Mercedes have experienced a very topsy turvy start to the Formula 1 season, with major upgrades introduced at the Monaco Grand Prix helping to thrust the car towards the front of the F1 pack, before the team tailed off at last week’s Austrian Grand Prix.
Seven-time champion Lewis Hamilton has been the higher-performing of the two drivers for the team so far this season, sitting in fourth place in the drivers’ championship.
Recent upgrades had helped them to apply pressure on Ferrari at the Canadian Grand Prix, before struggling at the Austrian Grand Prix, where their drivers finished in seventh and eighth place despite post-race track limit penalties.
This weekend’s British Grand Prix is an important one for the Silver Arrows, with more upgrades set to be brought to their car as they bid to return to the forefront of the F1 field.
Speaking to Auto Motor und Sport Mercedes technical director James Allison discussed some of the decisions that Mercedes have made over the last few years, and talked about why Lewis Hamilton may be struggling with the W14.

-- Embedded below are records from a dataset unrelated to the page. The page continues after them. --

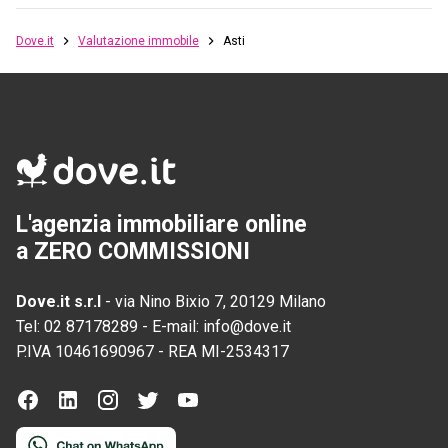
Dove.it
Valutazione immobile
Asti
L'agenzia immobiliare online
a ZERO COMMISSIONI
Dove.it s.r.l
-
via Nino Bixio 7, 20129 Milano
Tel:
02 87178289
-
E-mail:
info@dove.it
P.IVA
10461690967
-
REA
MI-2534317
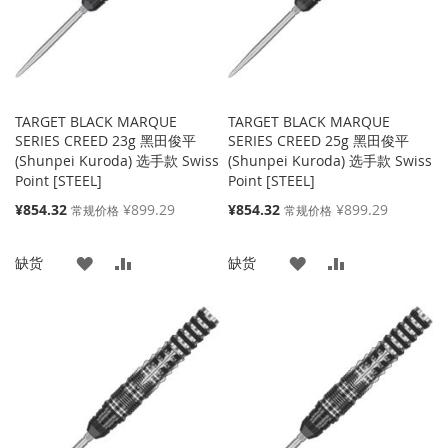
TARGET BLACK MARQUE
TARGET BLACK MARQUE
SERIES CREED 23g 黑田俊平
SERIES CREED 25g 黑田俊平
(Shunpei Kuroda) 选手款 Swiss
(Shunpei Kuroda) 选手款 Swiss
Point [STEEL]
Point [STEEL]
特
特
¥854.32
¥899.29
¥854.32
¥899.29
常规价格
常规价格
殊
殊
价
价
添
添
添
添
缺货
缺货
格
格
加
加
加
加
到
并
到
并
收
比
收
比
藏
较
藏
较
夹
夹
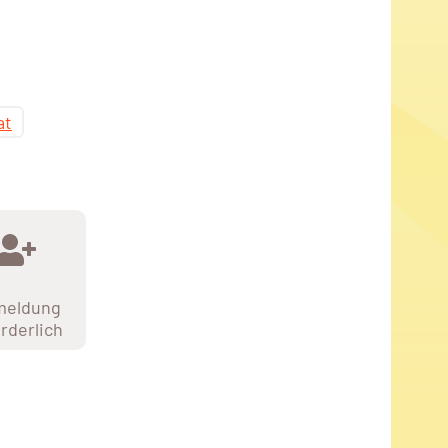
at
meldung
orderlich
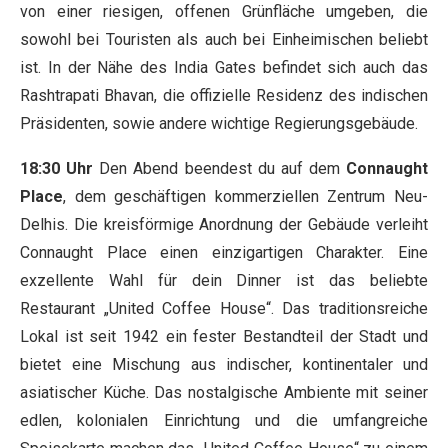
von einer riesigen, offenen Grünfläche umgeben, die
sowohl bei Touristen als auch bei Einheimischen beliebt
ist. In der Nähe des India Gates befindet sich auch das
Rashtrapati Bhavan, die offizielle Residenz des indischen
Präsidenten, sowie andere wichtige Regierungsgebäude.
18:30 Uhr
Den Abend beendest du auf dem
Connaught
Place
, dem geschäftigen kommerziellen Zentrum Neu-
Delhis. Die kreisförmige Anordnung der Gebäude verleiht
Connaught Place einen einzigartigen Charakter. Eine
exzellente Wahl für dein Dinner ist das beliebte
Restaurant „United Coffee House“. Das traditionsreiche
Lokal ist seit 1942 ein fester Bestandteil der Stadt und
bietet eine Mischung aus indischer, kontinentaler und
asiatischer Küche. Das nostalgische Ambiente mit seiner
edlen, kolonialen Einrichtung und die umfangreiche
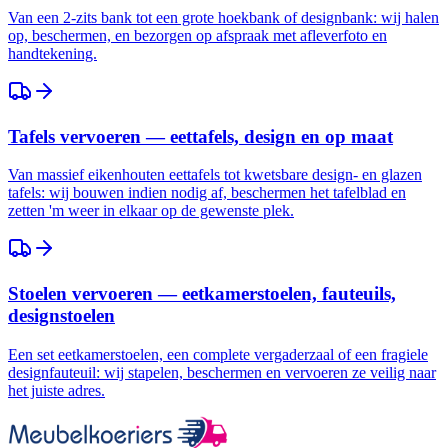
Van een 2-zits bank tot een grote hoekbank of designbank: wij halen
op, beschermen, en bezorgen op afspraak met afleverfoto en
handtekening.
Tafels vervoeren — eettafels, design en op maat
Van massief eikenhouten eettafels tot kwetsbare design- en glazen
tafels: wij bouwen indien nodig af, beschermen het tafelblad en
zetten 'm weer in elkaar op de gewenste plek.
Stoelen vervoeren — eetkamerstoelen, fauteuils,
designstoelen
Een set eetkamerstoelen, een complete vergaderzaal of een fragiele
designfauteuil: wij stapelen, beschermen en vervoeren ze veilig naar
het juiste adres.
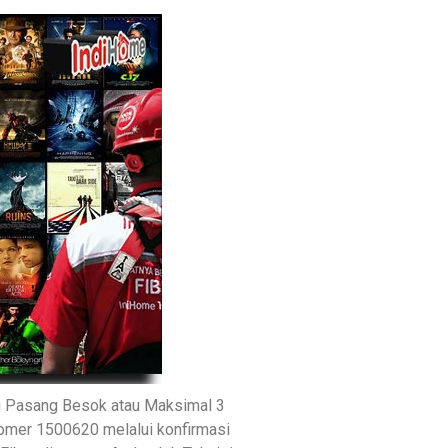
g Pasang Besok atau Maksimal 3
 nomer 1500620 melalui konfirmasi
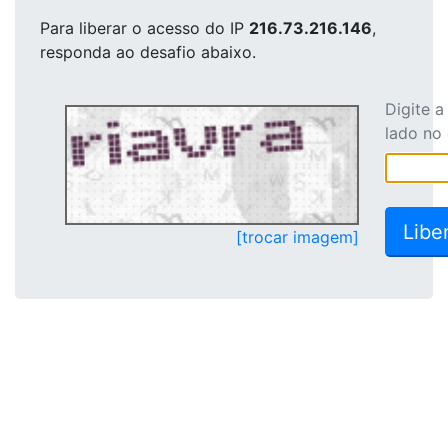
Para liberar o acesso
do IP
216.73.216.146
,
responda ao desafio abaixo.
Digite 
lado no
[trocar imagem]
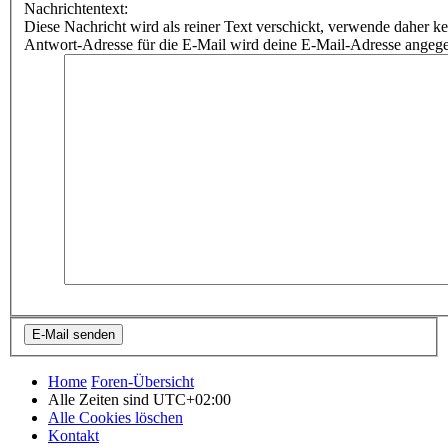
Nachrichtentext:
Diese Nachricht wird als reiner Text verschickt, verwende dahe
Antwort-Adresse für die E-Mail wird deine E-Mail-Adresse angeg
Home
Foren-Übersicht
Alle Zeiten sind
UTC+02:00
Alle Cookies löschen
Kontakt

“Lewis doesn't like the driving behaviour of the car," Allison admitted. "He sits in a different position compared to before. I don't like to judge whether one is related to the other.
“I had some conversations with Lewis about it. I don't think the sitting position is a big factor in the problems he feels with the car."

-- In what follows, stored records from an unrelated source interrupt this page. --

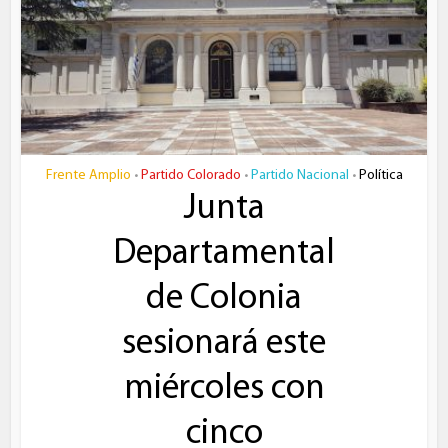
Frente Amplio
Partido Colorado
Partido Nacional
Política
•
•
•
Junta
Departamental
de Colonia
sesionará este
miércoles con
cinco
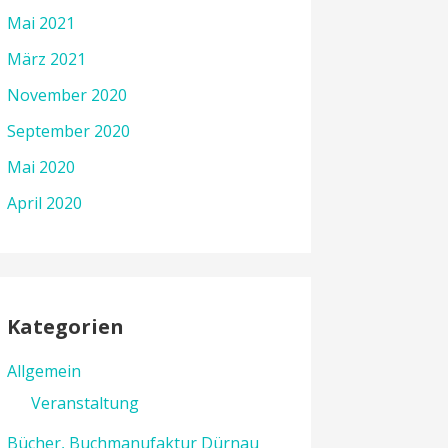
Mai 2021
März 2021
November 2020
September 2020
Mai 2020
April 2020
Kategorien
Allgemein
Veranstaltung
Bücher, Buchmanufaktur Dürnau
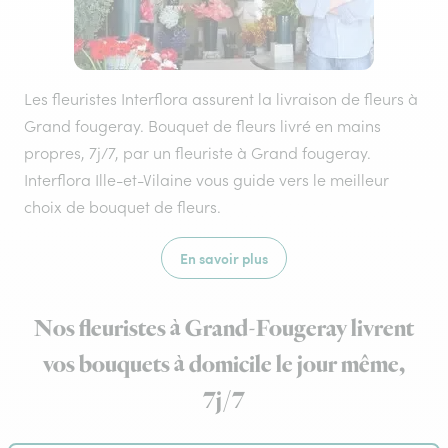
Les fleuristes Interflora assurent la livraison de fleurs à
Grand fougeray. Bouquet de fleurs livré en mains
propres, 7j/7, par un fleuriste à Grand fougeray.
Interflora Ille-et-Vilaine vous guide vers le meilleur
choix de bouquet de fleurs.
En savoir plus
Nos fleuristes à Grand-Fougeray livrent
vos bouquets à domicile le jour même,
7j/7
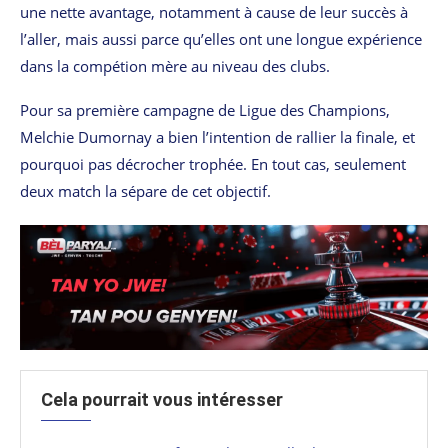
une nette avantage, notamment à cause de leur succès à
l’aller, mais aussi parce qu’elles ont une longue expérience
dans la compétion mère au niveau des clubs.
Pour sa première campagne de Ligue des Champions,
Melchie Dumornay a bien l’intention de rallier la finale, et
pourquoi pas décrocher trophée. En tout cas, seulement
deux match la sépare de cet objectif.
Cela pourrait vous intéresser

Going back to the decisions made as early as last season, Allison admits that the team made mistakes when trying to understand their car.
He said: “Last year's model was conceived with the naive assumption that we can drive it as low as possible. Then we realised that this was not possible.
“When we had to go higher, we were a good bit outside the area in which the aerodynamics work optimally.
“This year we have a little better control over how deep we can drive before we get into problems. We are not perfect yet, but we are approaching perfection."
Heading into the British Grand Prix – a race bookmarked by the team as one of their best chances to win all season – the team’s newfound understanding of the car, as well as further upgrades, should help to bring them closer to challenging to become the first non-Red Bull winner in 2023.